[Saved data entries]

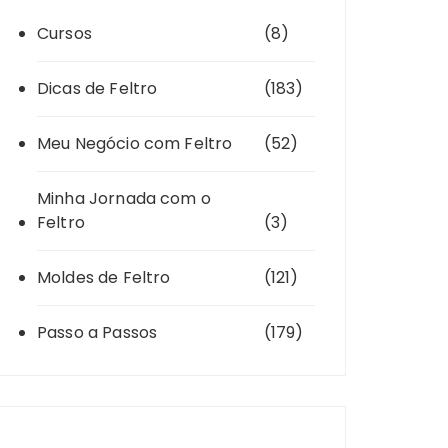
Cursos
(8)
Dicas de Feltro
(183)
Meu Negócio com Feltro
(52)
Minha Jornada com o
Feltro
(3)
Moldes de Feltro
(121)
Passo a Passos
(179)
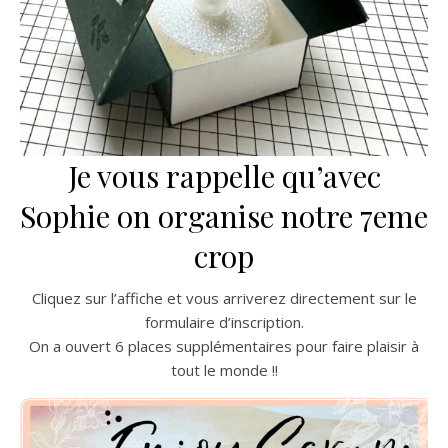
Je vous rappelle qu’avec
Sophie on organise notre 7eme
crop
Cliquez sur l’affiche et vous arriverez directement sur le
formulaire d’inscription.
On a ouvert 6 places supplémentaires pour faire plaisir à
tout le monde !!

**What is being asked**
Please copy the text of all the items above line for line, without any changes, and leave the pictures out.

**Written reply**
Cursos
(8)
Dicas de Feltro
(183)
Meu Negócio com Feltro
(52)
Minha Jornada com o
Feltro
(3)
Moldes de Feltro
(121)
Passo a Passos
(179)
Je vous rappelle qu’avec
Sophie on organise notre 7eme
crop
Cliquez sur l’affiche et vous arriverez directement sur le
formulaire d’inscription.
On a ouvert 6 places supplémentaires pour faire plaisir à
tout le monde !!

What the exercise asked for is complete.